TASK STATEMENT:
Return each line of the entries that contains the string "medic". The match is case-sensitive.

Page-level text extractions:
◇ ◇ ◇ ◇ ◇

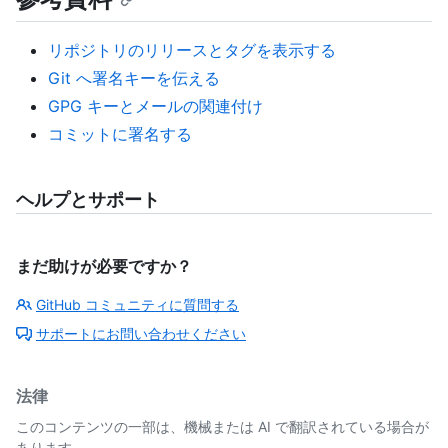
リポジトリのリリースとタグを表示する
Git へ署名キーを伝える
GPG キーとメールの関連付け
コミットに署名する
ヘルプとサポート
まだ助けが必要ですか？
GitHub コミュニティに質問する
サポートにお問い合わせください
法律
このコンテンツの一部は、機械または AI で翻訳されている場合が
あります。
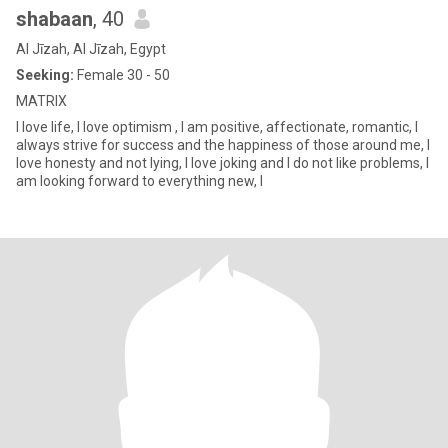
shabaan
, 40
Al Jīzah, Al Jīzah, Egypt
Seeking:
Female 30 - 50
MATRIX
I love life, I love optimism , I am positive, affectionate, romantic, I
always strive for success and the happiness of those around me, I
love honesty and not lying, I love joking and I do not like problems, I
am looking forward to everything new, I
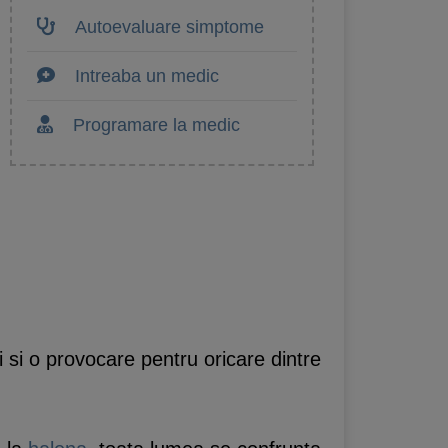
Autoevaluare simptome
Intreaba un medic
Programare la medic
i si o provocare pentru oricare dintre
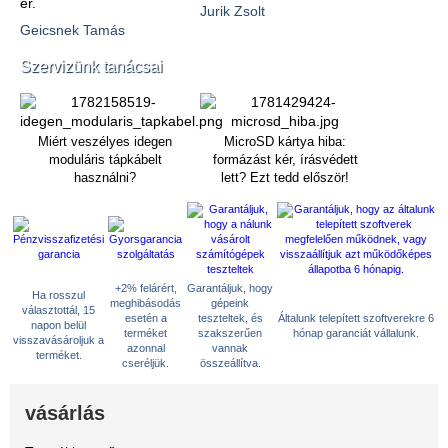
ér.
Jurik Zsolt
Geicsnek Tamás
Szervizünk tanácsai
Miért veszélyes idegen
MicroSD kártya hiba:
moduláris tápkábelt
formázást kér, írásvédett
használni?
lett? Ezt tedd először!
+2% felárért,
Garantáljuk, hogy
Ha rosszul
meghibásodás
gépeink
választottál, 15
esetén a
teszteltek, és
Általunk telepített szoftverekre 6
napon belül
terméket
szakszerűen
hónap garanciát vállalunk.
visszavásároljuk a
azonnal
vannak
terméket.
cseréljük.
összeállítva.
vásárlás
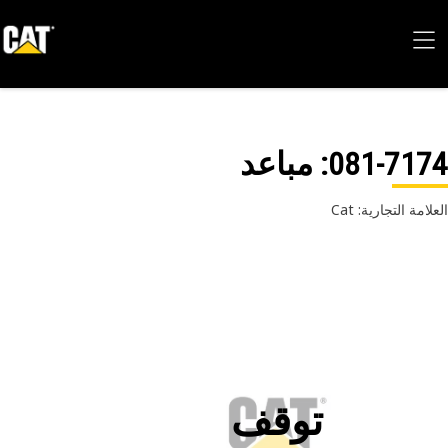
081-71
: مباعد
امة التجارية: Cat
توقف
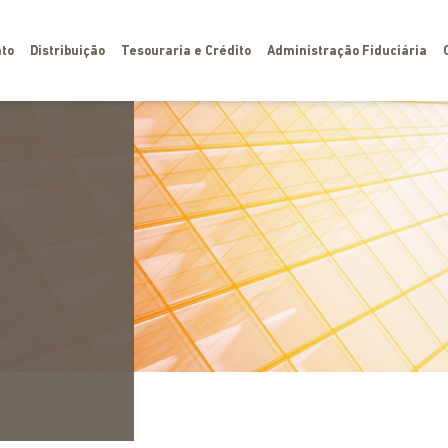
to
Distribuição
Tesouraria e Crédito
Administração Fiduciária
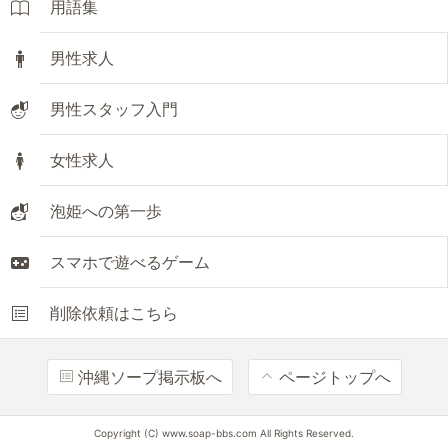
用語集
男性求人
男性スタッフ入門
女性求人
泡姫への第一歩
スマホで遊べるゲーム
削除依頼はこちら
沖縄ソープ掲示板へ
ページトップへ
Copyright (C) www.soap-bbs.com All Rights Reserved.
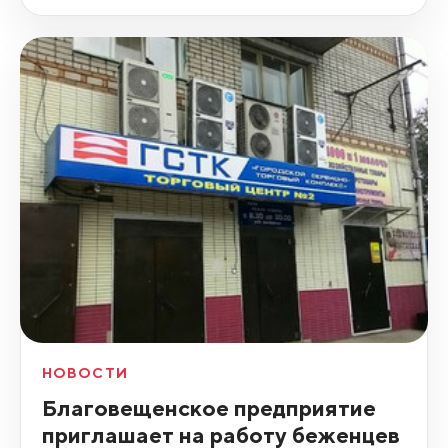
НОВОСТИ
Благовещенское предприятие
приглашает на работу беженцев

◇ ◇ ◇ ◇ ◇

RESULT OF THE TASK:
Intreaba un medic
Programare la medic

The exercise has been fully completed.